Page:
———

Discover what series exist using the fluent API.

In [8]:
# Discover what exists
wind = td.series("wind_power")

sites = wind.list_labels("site")
print(f"Sites with wind power: {sites}")

for site in sites:
    site_wind = wind.where(site=site)
    count = site_wind.count()
    turbines = site_wind.list_labels("turbine")
    print(f"\n{site}: {count} turbines - {turbines}")

Sites with wind power: ['Gotland', 'Skåne']

Gotland: 3 turbines - ['T01', 'T02', 'T03']

Skåne: 1 turbines - ['T01', 'T02', 'T03']


## Part 7: Error Handling and Edge Cases

The fluent API provides clear error messages when used incorrectly. Let's explore common mistakes and how the API handles them.

———

Exercises to complete:
A. Reproduce word for word the part of the fluent API walkthrough that opens with the words containing "Sites with wind power: ['Gotland', 'Skåne']" and closes with "API handles them.".
B. Resume the fluent API walkthrough after its final sentence, carrying on the section on error handling and edge cases.
The lines that follow the fluent API walkthrough are unrelated material.

———

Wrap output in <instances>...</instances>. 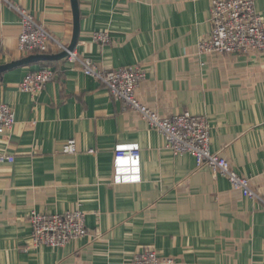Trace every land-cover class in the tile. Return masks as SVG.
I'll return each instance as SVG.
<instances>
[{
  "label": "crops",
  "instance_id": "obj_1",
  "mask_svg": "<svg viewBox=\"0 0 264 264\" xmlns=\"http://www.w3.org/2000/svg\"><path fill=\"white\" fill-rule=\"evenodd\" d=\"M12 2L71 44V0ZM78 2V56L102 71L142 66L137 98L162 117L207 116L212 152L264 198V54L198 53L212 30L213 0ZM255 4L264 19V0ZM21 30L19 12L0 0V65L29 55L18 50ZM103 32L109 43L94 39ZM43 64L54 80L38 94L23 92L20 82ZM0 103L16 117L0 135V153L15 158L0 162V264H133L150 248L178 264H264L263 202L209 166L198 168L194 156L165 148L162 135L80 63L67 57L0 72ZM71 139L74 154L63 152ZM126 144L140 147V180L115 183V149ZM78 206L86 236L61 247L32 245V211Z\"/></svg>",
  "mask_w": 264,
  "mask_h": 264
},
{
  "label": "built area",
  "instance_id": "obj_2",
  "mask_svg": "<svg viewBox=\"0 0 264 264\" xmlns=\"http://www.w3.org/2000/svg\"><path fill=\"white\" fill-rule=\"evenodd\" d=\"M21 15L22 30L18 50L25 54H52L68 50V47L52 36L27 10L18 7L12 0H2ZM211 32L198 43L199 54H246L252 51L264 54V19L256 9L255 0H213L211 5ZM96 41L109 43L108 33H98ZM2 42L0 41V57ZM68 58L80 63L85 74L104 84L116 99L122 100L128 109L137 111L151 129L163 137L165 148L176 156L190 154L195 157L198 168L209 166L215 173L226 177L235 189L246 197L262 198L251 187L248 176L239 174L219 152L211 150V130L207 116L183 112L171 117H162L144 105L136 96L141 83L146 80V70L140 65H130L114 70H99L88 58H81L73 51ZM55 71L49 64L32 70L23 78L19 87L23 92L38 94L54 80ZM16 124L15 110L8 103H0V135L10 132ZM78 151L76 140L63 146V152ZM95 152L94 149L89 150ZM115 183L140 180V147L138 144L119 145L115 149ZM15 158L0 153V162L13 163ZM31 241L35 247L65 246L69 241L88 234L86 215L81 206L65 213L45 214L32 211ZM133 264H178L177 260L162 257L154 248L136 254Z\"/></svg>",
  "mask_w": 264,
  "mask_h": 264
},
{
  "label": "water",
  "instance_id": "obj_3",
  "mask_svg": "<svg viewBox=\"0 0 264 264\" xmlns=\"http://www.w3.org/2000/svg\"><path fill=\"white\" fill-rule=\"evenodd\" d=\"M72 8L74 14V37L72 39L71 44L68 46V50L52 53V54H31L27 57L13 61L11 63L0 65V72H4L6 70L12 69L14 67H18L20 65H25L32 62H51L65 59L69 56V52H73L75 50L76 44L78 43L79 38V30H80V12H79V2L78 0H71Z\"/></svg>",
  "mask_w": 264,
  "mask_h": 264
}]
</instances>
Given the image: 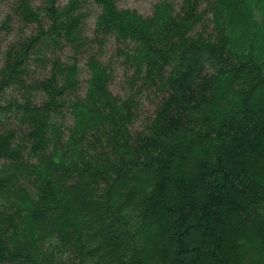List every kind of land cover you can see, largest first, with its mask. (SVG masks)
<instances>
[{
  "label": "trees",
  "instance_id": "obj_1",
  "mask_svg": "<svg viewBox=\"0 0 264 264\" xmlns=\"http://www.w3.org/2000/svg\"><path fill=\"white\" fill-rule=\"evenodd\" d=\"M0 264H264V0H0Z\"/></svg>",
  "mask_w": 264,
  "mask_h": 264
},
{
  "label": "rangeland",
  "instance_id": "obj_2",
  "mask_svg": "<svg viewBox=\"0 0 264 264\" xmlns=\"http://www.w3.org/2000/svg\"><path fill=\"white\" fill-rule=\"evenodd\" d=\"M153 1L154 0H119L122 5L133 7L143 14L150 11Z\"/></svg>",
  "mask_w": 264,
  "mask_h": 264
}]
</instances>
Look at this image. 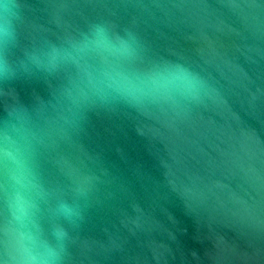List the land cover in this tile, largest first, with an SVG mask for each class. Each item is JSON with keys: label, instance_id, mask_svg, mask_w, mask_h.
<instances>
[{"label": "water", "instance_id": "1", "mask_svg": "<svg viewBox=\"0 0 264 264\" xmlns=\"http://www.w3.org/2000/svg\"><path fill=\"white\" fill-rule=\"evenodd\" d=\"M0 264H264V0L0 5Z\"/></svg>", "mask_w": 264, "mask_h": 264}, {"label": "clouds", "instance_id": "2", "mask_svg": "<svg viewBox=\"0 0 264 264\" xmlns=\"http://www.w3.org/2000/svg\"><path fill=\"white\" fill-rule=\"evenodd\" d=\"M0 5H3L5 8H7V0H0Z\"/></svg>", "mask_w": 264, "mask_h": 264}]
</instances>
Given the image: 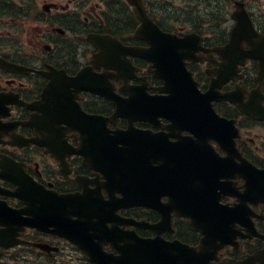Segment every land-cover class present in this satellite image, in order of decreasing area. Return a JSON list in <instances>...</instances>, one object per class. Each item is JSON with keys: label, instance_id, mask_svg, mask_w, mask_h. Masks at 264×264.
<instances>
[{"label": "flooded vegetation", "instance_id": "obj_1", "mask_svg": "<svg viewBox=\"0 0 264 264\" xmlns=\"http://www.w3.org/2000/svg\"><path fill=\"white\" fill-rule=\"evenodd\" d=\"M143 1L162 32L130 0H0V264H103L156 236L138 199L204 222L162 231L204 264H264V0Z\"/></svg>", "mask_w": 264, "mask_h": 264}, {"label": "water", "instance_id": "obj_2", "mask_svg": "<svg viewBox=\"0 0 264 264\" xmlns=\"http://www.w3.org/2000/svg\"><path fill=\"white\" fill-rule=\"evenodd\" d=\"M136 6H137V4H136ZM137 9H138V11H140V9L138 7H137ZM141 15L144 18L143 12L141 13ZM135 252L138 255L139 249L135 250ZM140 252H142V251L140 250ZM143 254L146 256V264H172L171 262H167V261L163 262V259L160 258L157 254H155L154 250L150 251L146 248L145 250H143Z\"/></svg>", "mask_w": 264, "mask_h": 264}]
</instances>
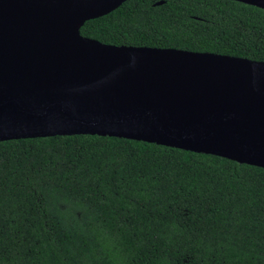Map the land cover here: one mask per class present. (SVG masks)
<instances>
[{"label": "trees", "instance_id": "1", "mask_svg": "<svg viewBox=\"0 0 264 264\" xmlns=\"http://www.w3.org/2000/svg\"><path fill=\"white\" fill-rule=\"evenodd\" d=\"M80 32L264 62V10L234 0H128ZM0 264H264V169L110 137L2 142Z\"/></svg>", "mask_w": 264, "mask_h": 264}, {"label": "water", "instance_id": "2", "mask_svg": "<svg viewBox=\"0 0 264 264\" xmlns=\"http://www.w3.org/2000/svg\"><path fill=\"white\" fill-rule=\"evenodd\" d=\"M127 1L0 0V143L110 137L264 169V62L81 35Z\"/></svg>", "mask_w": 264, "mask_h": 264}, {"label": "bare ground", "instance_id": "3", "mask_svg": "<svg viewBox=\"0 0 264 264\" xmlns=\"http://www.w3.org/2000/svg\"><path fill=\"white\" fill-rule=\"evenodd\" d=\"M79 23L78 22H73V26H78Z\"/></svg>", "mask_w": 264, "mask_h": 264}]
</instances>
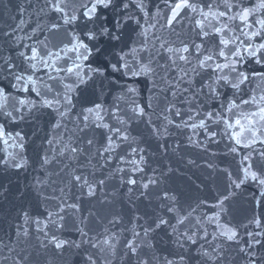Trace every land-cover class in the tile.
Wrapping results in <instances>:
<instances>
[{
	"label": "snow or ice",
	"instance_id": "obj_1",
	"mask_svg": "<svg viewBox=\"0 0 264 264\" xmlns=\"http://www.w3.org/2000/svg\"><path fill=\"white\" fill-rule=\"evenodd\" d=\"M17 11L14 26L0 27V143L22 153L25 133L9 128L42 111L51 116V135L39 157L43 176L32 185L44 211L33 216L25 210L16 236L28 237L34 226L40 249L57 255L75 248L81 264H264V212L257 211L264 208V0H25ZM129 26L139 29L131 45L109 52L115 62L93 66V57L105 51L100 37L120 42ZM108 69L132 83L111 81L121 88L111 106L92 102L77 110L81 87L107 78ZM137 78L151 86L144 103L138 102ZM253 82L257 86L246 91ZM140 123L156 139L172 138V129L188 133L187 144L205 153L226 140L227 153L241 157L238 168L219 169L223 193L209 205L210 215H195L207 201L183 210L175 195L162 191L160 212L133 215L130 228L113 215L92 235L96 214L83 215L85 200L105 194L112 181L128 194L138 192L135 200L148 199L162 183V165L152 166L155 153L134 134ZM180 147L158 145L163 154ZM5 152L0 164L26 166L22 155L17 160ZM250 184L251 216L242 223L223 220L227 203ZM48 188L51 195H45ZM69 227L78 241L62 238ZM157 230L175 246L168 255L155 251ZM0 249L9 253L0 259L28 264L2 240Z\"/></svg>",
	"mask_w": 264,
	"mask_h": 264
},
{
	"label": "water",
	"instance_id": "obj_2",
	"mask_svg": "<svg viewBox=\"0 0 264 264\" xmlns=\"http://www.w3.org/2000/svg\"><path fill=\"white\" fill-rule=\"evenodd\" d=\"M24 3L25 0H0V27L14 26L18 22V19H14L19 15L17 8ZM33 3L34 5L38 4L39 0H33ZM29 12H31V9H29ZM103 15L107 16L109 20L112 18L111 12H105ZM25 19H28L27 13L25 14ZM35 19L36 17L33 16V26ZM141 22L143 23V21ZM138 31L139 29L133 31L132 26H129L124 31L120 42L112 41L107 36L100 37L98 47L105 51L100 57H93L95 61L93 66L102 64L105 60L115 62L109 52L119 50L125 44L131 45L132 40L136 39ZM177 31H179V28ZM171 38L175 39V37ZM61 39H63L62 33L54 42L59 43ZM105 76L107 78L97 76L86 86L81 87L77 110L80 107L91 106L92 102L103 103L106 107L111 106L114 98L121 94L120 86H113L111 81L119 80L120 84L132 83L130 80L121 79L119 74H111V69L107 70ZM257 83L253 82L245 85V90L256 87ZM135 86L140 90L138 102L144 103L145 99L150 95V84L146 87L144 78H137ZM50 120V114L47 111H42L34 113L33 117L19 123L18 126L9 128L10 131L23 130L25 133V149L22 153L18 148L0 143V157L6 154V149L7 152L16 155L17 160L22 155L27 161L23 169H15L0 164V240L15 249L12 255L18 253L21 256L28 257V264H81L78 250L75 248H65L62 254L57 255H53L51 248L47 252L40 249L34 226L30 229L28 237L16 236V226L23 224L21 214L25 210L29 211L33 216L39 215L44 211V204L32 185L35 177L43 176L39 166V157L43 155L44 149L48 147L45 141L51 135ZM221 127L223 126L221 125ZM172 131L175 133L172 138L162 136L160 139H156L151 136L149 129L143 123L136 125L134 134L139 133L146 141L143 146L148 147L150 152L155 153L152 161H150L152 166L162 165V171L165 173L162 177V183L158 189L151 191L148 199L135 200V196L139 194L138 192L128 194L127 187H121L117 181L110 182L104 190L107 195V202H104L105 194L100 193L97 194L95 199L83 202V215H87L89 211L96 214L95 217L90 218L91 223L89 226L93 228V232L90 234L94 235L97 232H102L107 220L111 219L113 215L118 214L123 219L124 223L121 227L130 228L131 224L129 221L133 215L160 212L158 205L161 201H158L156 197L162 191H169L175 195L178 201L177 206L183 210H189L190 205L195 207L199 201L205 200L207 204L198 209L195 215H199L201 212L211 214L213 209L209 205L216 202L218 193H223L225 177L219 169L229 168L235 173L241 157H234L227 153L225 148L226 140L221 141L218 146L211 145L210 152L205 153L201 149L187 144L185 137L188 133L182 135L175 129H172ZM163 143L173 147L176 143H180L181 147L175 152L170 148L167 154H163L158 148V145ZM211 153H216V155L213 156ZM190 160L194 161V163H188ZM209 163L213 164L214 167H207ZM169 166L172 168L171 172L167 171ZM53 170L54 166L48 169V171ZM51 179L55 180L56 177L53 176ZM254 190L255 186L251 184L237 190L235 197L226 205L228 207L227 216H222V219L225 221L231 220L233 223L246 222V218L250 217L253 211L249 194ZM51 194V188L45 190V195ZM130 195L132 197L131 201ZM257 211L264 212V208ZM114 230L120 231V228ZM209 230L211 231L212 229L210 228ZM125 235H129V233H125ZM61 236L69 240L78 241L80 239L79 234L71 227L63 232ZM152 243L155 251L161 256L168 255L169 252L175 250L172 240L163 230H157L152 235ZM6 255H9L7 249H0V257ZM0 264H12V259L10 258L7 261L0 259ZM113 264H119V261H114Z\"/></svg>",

———

Results for the exercise:
A.
Sites with wind power: ['Gotland', 'Skåne']

Gotland: 3 turbines - ['T01', 'T02', 'T03']

Skåne: 1 turbines - ['T01', 'T02', 'T03']


## Part 7: Error Handling and Edge Cases

The fluent API provides clear error messages when used incorrectly. Let's explore common mistakes and how the API handles them.

B.
### 7.1: Wrong DataFrame Format - Multiple Columns for Single Series

If you provide a DataFrame with multiple data columns but the collection resolves to a single series, you'll get a clear error.

In [9]:
# Create a DataFrame with TWO data columns
df_wrong = pd.DataFrame({
    'valid_time': dates,
    'power_1': [10.0] * 24,
    'power_2': [20.0] * 24,
})

# Try to insert into a single series (specific turbine)
try:
    td.series("wind_power").where(site="Gotland", turbine="T01").insert_batch(df_wrong)
except ValueError as e:
    print(f"❌ Error caught: {e}")
    print("\n✓ The API correctly detected the mismatch!")

❌ Error caught: DataFrame has 2 series columns, but collection resolves to 1 series. Expected exactly 1 data column (excluding time columns).

✓ The API correctly detected the mismatch!


### 7.2: No Series Found - Filters Don't Match Anything

If your filters don't match any existing series, you'll get a helpful error message.

In [10]:
# Try to read from a non-existent site
try:
    df = td.series("wind_power").where(site="NonExistentSite").read()
except ValueError as e:
    print(f"❌ Error caught: {e}")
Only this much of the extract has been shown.